Data
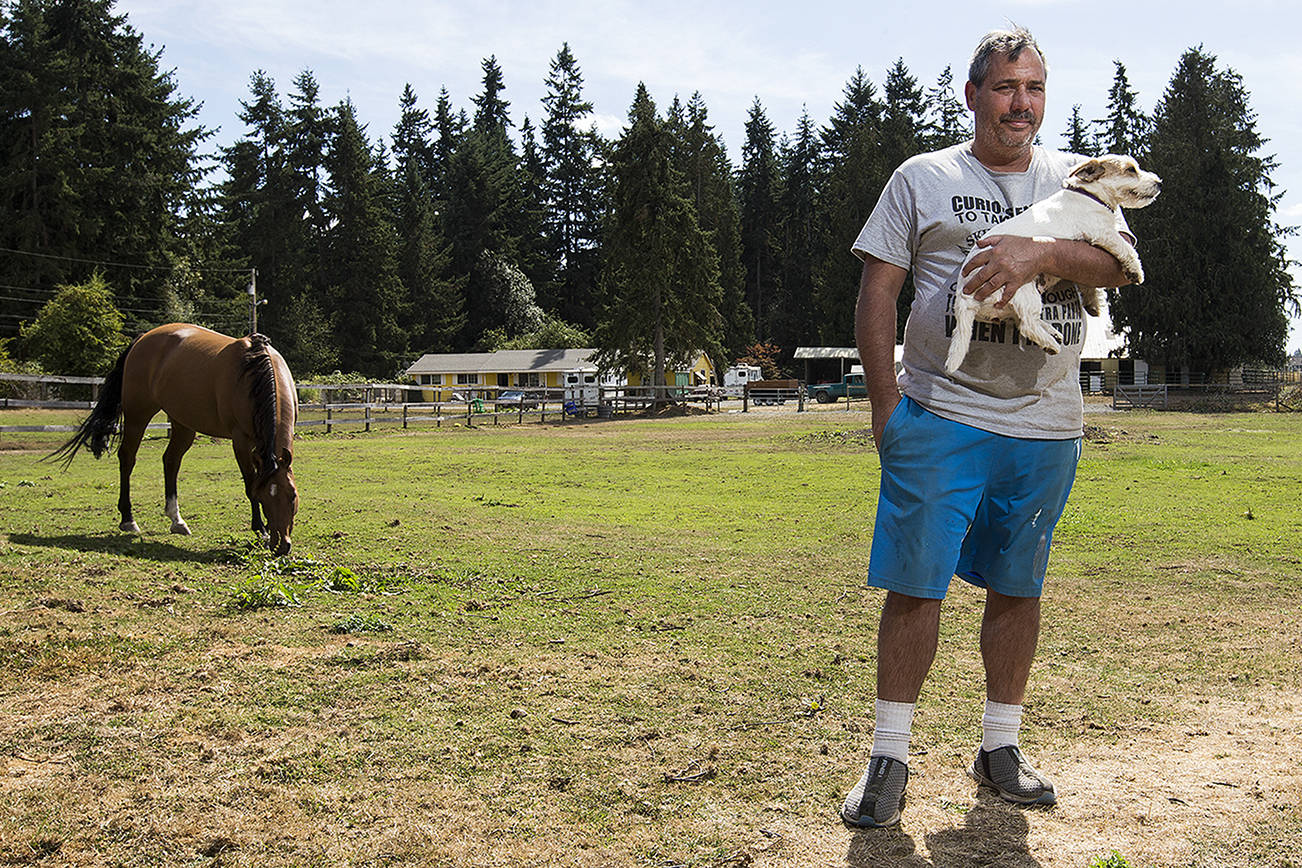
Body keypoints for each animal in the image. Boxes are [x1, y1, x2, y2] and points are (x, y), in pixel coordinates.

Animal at [52, 324, 298, 556]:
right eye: (263, 498)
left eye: (292, 495)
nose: (281, 546)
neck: (255, 372)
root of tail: (142, 339)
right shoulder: (240, 440)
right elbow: (249, 482)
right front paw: (261, 529)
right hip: (137, 415)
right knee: (128, 458)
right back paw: (128, 519)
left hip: (183, 424)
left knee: (170, 461)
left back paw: (176, 519)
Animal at [947, 155, 1161, 377]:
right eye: (1130, 170)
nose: (1159, 183)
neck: (1090, 195)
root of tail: (964, 300)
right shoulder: (1102, 232)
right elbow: (1127, 249)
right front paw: (1136, 271)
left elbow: (1088, 282)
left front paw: (1092, 302)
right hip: (1024, 290)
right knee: (1027, 325)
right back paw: (1050, 343)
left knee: (1022, 320)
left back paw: (1051, 332)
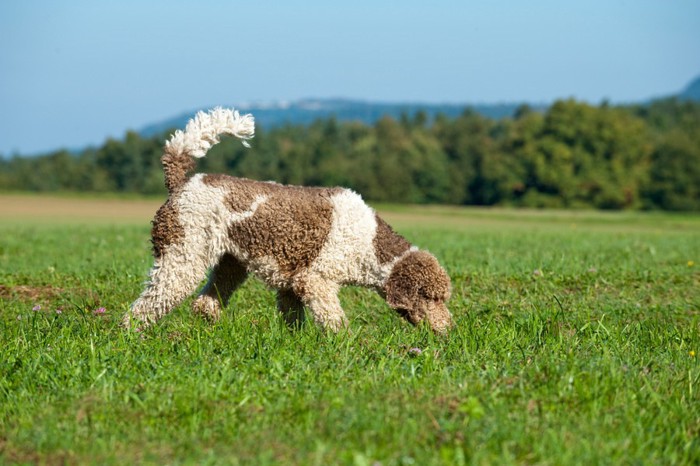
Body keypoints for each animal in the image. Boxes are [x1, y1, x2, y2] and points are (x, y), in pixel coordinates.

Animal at [124, 107, 454, 334]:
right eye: (432, 298)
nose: (450, 330)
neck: (370, 245)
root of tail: (182, 181)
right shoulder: (315, 281)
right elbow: (335, 321)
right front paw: (346, 346)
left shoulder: (291, 285)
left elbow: (293, 321)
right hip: (182, 258)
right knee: (148, 303)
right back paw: (130, 336)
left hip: (230, 263)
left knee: (204, 304)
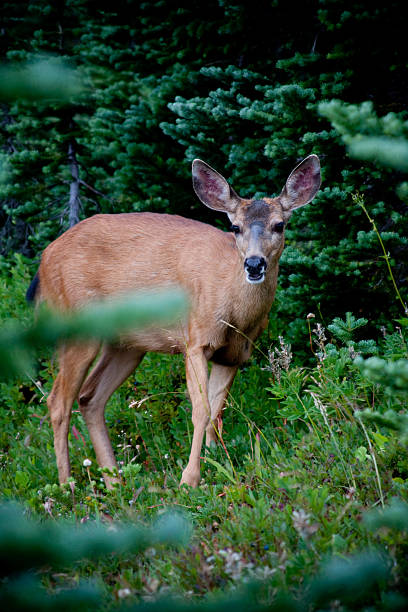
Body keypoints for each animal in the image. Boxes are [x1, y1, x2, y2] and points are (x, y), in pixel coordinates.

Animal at [29, 157, 322, 488]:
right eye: (235, 227)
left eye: (279, 225)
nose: (254, 264)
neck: (237, 315)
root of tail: (44, 258)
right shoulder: (195, 339)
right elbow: (201, 410)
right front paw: (190, 479)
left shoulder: (234, 355)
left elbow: (217, 410)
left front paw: (217, 462)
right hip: (75, 324)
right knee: (57, 402)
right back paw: (67, 485)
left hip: (128, 344)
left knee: (89, 397)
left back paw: (115, 481)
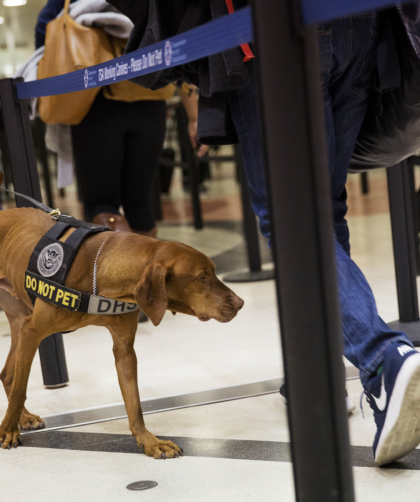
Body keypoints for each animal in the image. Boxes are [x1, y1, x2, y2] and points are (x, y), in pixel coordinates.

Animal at [0, 206, 243, 456]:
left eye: (213, 271)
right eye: (202, 277)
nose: (240, 303)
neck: (100, 276)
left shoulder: (124, 349)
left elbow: (134, 402)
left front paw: (149, 440)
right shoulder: (32, 332)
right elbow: (20, 389)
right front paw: (7, 431)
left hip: (18, 319)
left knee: (7, 373)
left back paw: (24, 417)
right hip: (23, 328)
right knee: (15, 379)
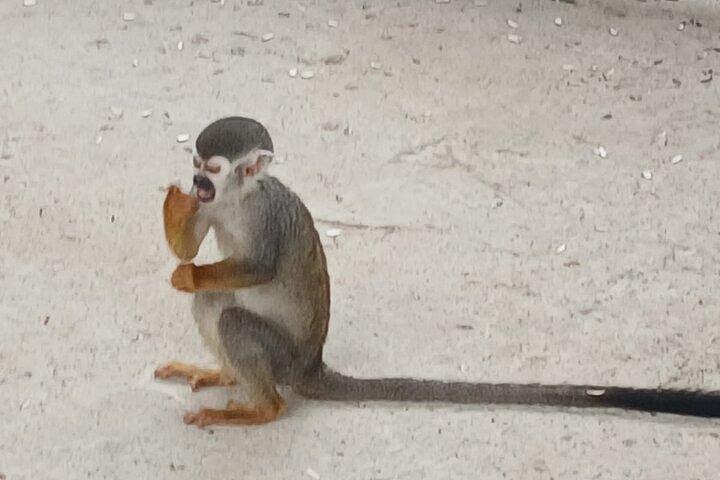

Aim of the task
Beginning with the line where "right hip: (182, 258)" appears, reproduce every remaining line of the listing above, the last one included, but none of the pictures.

Solution
right hip: (182, 258)
right knee: (148, 303)
right back paw: (130, 336)
left hip: (230, 263)
left knee: (204, 304)
Body keypoints for each animal in the image. Boxes are [x1, y1, x2, y2] and points are (x, y), in pixel coordinates.

Animal at [29, 157, 322, 488]:
right eye: (235, 227)
left eye: (279, 225)
nose: (254, 264)
neck: (237, 315)
root of tail: (44, 258)
right shoulder: (195, 339)
right elbow: (201, 410)
right front paw: (190, 479)
left shoulder: (234, 355)
left elbow: (217, 410)
left front paw: (217, 462)
right hip: (75, 324)
right knee: (57, 402)
right back paw: (67, 485)
left hip: (128, 344)
left knee: (89, 397)
left back paw: (115, 481)
Body keypoints for each animal in the image. Boxes are [x1, y1, x2, y2] and points are (x, y), in pixel coordinates.

Animal at [0, 206, 243, 456]:
left eye: (213, 271)
right eye: (202, 277)
nose: (240, 303)
neck: (100, 276)
left shoulder: (124, 349)
left elbow: (134, 402)
left front paw: (149, 440)
right shoulder: (32, 332)
right elbow: (20, 389)
right front paw: (7, 431)
left hip: (18, 319)
left knee: (7, 373)
left back paw: (24, 417)
right hip: (23, 328)
right knee: (15, 379)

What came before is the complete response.